I couldn't find one myself, though that doesn't mean there isn't one amongst the 22,000 open core issues.

This would be useful for allowing people to encrypt API passwords, security tokens, etc.
(keywords to make it easier to find via the search)

Version: 9.3.x-dev » 9.4.x-dev

Drupal 9.3.0-rc1 was released on November 26, 2021, which means new developments and disruptive changes should now be targeted for the 9.4.x-dev branch. For more information see the Drupal core minor version schedule and the Allowed changes during the Drupal core release cycle.

Version: 9.4.x-dev » 9.5.x-dev

Drupal 9.4.0-alpha1 was released on May 6, 2022, which means new developments and disruptive changes should now be targeted for the 9.5.x-dev branch. For more information see the Drupal core minor version schedule and the Allowed changes during the Drupal core release cycle.

Version: 9.5.x-dev » 10.1.x-dev

Drupal 9.5.0-beta2 and Drupal 10.0.0-beta2 were released on September 29, 2022, which means new developments and disruptive changes should now be targeted for the 10.1.x-dev branch. For more information see the Drupal core minor version schedule and the Allowed changes during the Drupal core release cycle.

mcdruid’s picture

Sorry to add little more than a +1 but this is definitely a problem; I've seen a variety of secrets of varying degrees of sensitivity end up in public repos as a result of being stored in config that ends up being exported and committed.

API keys for things like the recaptcha module are a frequent flyer; linking an issue about that which was closed some time ago but remains valid IMHO.

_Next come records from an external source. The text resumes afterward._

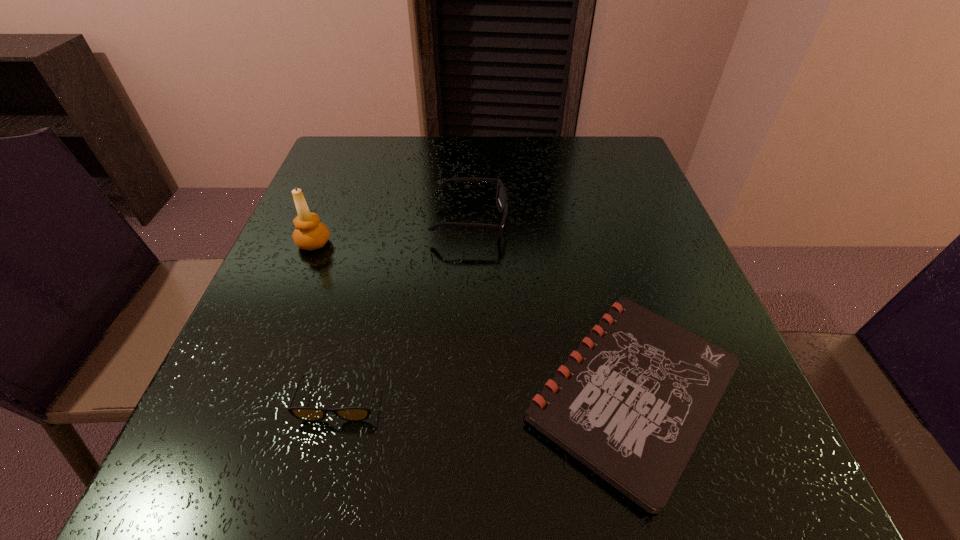
At what (x,y) coordinates should I click in order to perform the action: click on vacant position in the image that satisfies the following two spatial constraints: 1. on the front-facing side of the farther sunglasses; 2. on the front-facing side of the second object from left to right. Please return your answer as a coordinate pair (x, y). Looking at the image, I should click on (465, 401).

The height and width of the screenshot is (540, 960). Identify the location of vacant space that satisfies the following two spatial constraints: 1. on the front-facing side of the third shortest object; 2. on the front-facing side of the nearer sunglasses. (465, 401).

The height and width of the screenshot is (540, 960). I want to click on vacant space that satisfies the following two spatial constraints: 1. on the front-facing side of the right sunglasses; 2. on the right side of the rightmost object, so click(x=465, y=392).

This screenshot has width=960, height=540. I want to click on free region that satisfies the following two spatial constraints: 1. on the back side of the rightmost object; 2. on the front-facing side of the taller sunglasses, so click(x=586, y=221).

Identify the location of free space that satisfies the following two spatial constraints: 1. on the front-facing side of the third shortest object; 2. on the front-facing side of the third tallest object. (465, 401).

You are a GUI agent. You are given a task and a screenshot of the screen. Output one action in this format:
    pyautogui.click(x=<x>, y=<y>)
    Task: Click on the free spot that satisfies the following two spatial constraints: 1. on the front-facing side of the taller sunglasses; 2. on the front-facing side of the second shortest object
    
    Given the screenshot: What is the action you would take?
    pyautogui.click(x=465, y=401)

Locate an element on the screen. The height and width of the screenshot is (540, 960). free space that satisfies the following two spatial constraints: 1. on the front-facing side of the taller sunglasses; 2. on the right side of the notebook is located at coordinates (465, 392).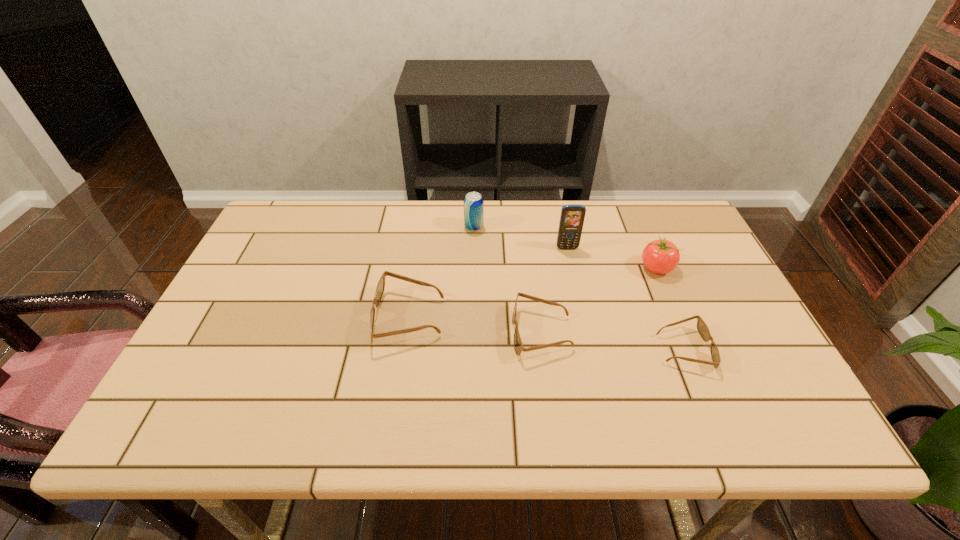
Image resolution: width=960 pixels, height=540 pixels. What are the coordinates of `vacant space located on the screen of the third object from right to left` in the screenshot? It's located at (583, 321).

Find the location of a particular element. free region located 0.260m on the back of the third farthest object is located at coordinates (630, 205).

Locate an element on the screen. This screenshot has height=540, width=960. beer can that is positioned at the far edge is located at coordinates (473, 202).

Find the location of a particular element. cellular telephone present at the far edge is located at coordinates (572, 216).

Identify the location of object at the near edge. (702, 328).

The width and height of the screenshot is (960, 540). Find the location of `sunglasses at the right edge`. sunglasses at the right edge is located at coordinates (702, 328).

Locate an element on the screen. tomato situated at the right edge is located at coordinates (660, 256).

Locate an element on the screen. object that is at the near right corner is located at coordinates (702, 328).

In the image, there is a desktop. Where is `vacant space at the far edge`? The image size is (960, 540). vacant space at the far edge is located at coordinates (544, 220).

Where is `free region at the near edge of the desktop`? free region at the near edge of the desktop is located at coordinates (432, 392).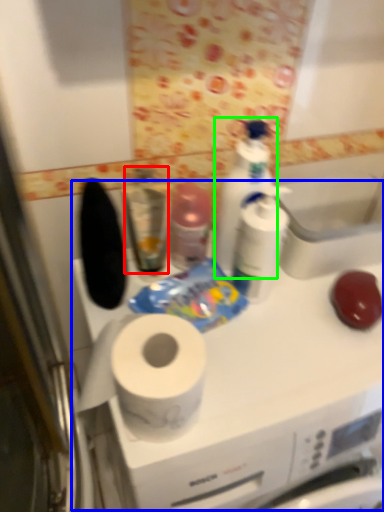
Question: Considering the real-world distances, which object is closest to mouthwash (highlighted by a red box)? counter (highlighted by a blue box) or cleaning product (highlighted by a green box).

Choices:
 (A) counter
 (B) cleaning product

Answer: (B)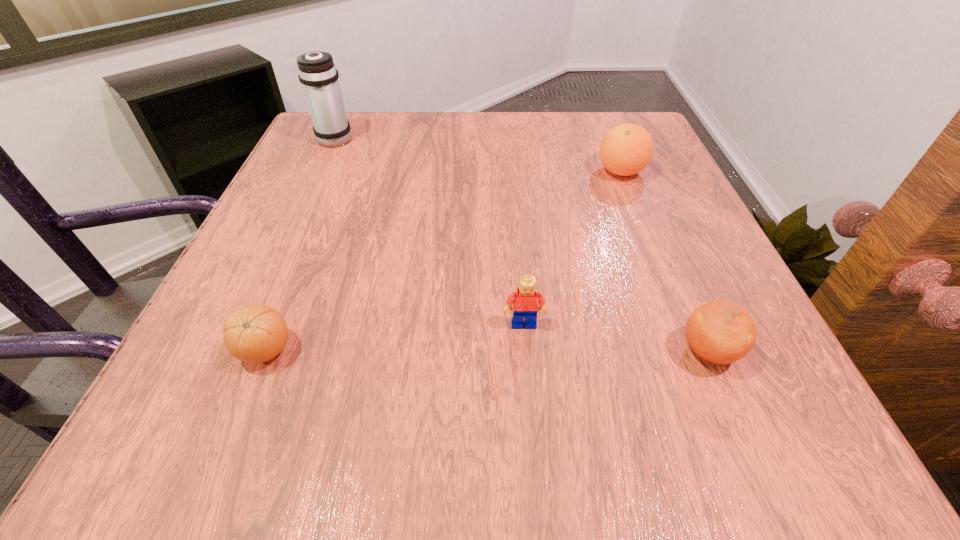
Locate an element on the screen. The image size is (960, 540). vacant area at the near left corner of the desktop is located at coordinates (235, 421).

At what (x,y) coordinates should I click in order to perform the action: click on vacant space at the far right corner. Please return your answer as a coordinate pair (x, y). The height and width of the screenshot is (540, 960). Looking at the image, I should click on (667, 159).

This screenshot has width=960, height=540. In order to click on free spot between the thermos bottle and the shortest orange in this screenshot , I will do `click(300, 244)`.

Where is `free spot between the shortest orange and the fourth nearest object`? Image resolution: width=960 pixels, height=540 pixels. free spot between the shortest orange and the fourth nearest object is located at coordinates (444, 261).

At what (x,y) coordinates should I click in order to perform the action: click on free space between the fourth nearest object and the Lego. Please return your answer as a coordinate pair (x, y). Looking at the image, I should click on point(572,248).

Where is `free space between the shortest orange and the third object from right to left`? The width and height of the screenshot is (960, 540). free space between the shortest orange and the third object from right to left is located at coordinates (395, 337).

Identify which object is the fourth nearest to the third object from left to right. Please provide its 2D coordinates. Your answer should be formatted as a tuple, i.e. [(x, y)], where the tuple contains the x and y coordinates of a point satisfying the conditions above.

[(317, 73)]

You are a GUI agent. You are given a task and a screenshot of the screen. Output one action in this format:
    pyautogui.click(x=<x>, y=<y>)
    Task: Click on the object that stands as the third closest to the leftmost orange
    The width and height of the screenshot is (960, 540).
    Given the screenshot: What is the action you would take?
    pyautogui.click(x=719, y=331)

Choose which orange is the nearest neighbor to the third object from right to left. Please provide its 2D coordinates. Your answer should be formatted as a tuple, i.e. [(x, y)], where the tuple contains the x and y coordinates of a point satisfying the conditions above.

[(719, 331)]

Identify the location of orange that stands as the second closest to the farthest orange. This screenshot has width=960, height=540. (256, 333).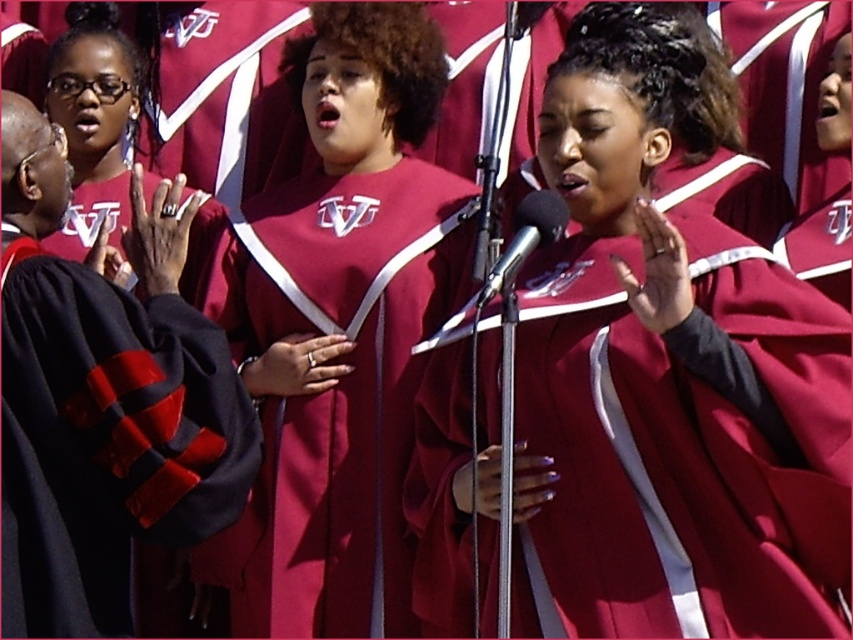
You are standing at the entrance of the venue and want to find the maroon satin robe at center. According to the spatial coordinates provided, in which direction should you move to locate it?

The maroon satin robe at center is located at coordinates point (334, 392), which means it is positioned to the right and slightly above your current viewpoint. Move towards the right side of the venue to find it.

Based on the scene description, which object is taller between the maroon fabric choir robe at center and the velvet black graduation gown at left?

The maroon fabric choir robe at center is taller than the velvet black graduation gown at left.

Version: 10.1.x-dev » 11.x-dev

Drupal core is moving towards using a “main” branch. As an interim step, a new 11.x branch has been opened, as Drupal.org infrastructure cannot currently fully support a branch named main. New developments and disruptive changes should now be targeted for the 11.x branch, which currently accepts only minor-version allowed changes. For more information, see the Drupal core minor version schedule and the Allowed changes during the Drupal core release cycle.

damienmckenna’s picture

encrypted storage variables data API.

(adding more keywords to make this more findable)

solideogloria’s picture

I agree that this would be incredibly useful. Accidently committing keys is a concern, and developers with less experience are more likely to assume that the default is secure, when it's not.

pwolanin’s picture

There are interesting ideas from symfony about what to support. Their style of key rotation doesn't seem great for us where values are likely in the database an prod rotation happens only on the live site.

prudloff’s picture

Issue tags: +Security improvements
mxr576’s picture

FYI, we are working on providing an easy to use and as secure as possible within the given constraints solution for Drupal CMS here. We are waiting for a review from the Drupal Security Team before we would tag a release. Symfony's Vault feature was an inspiration when we made a vote on Sodium sealed box design, but of course, we had Drupalize a couple of things.

https://www.drupal.org/project/easy_encryption
https://project.pages.drupalcode.org/easy_encryption

ghost of drupal past’s picture

This would be great but I have a hard time imagining how would this work well without lifting Key wholesale from contrib to core.

Now, of course, an argument can be made that in 2026 any self respecting CMS should have that functionality... but I am not making it, I am just raising the potential idea.

Version: 11.x-dev » main

Drupal core is now using the main branch as the primary development branch. New developments and disruptive changes should now be targeted to the main branch.

Read more in the announcement.

mxr576’s picture

This would be great but I have a hard time imagining how would this work well without lifting Key wholesale from contrib to core.

Two months passed and since then Easy Encryption has changed and improved a lot.

Easy Encryption uses the Key module under the hood (the default Sodium sealed box encryptor resolves its key material through it), and it also provides integration for storing encrypted data as Key entities. Outside of those two touchpoints, though, the module stands on its own. It has grown into a standalone, pluggable encryption abstraction for Drupal that can work independently of the Key module entirely.

It introduces its own domain for
* Encryption: https://project.pages.drupalcode.org/easy_encryption/architecture/domain...
* Key Management: https://project.pages.drupalcode.org/easy_encryption/architecture/domain...
* even Key Transfer (was a Drupal CMS need): https://project.pages.drupalcode.org/easy_encryption/architecture/domain...

These foundations could be good examples for an Encryption API that could be also added to Drupal core, with or without leveraging Sodium Sealed box design as default encryption, which just works :tm:.

If this idea makes sense, I can update the IS with ideas on how similar low level APIs could provide the secret storage foundations in Drupal core.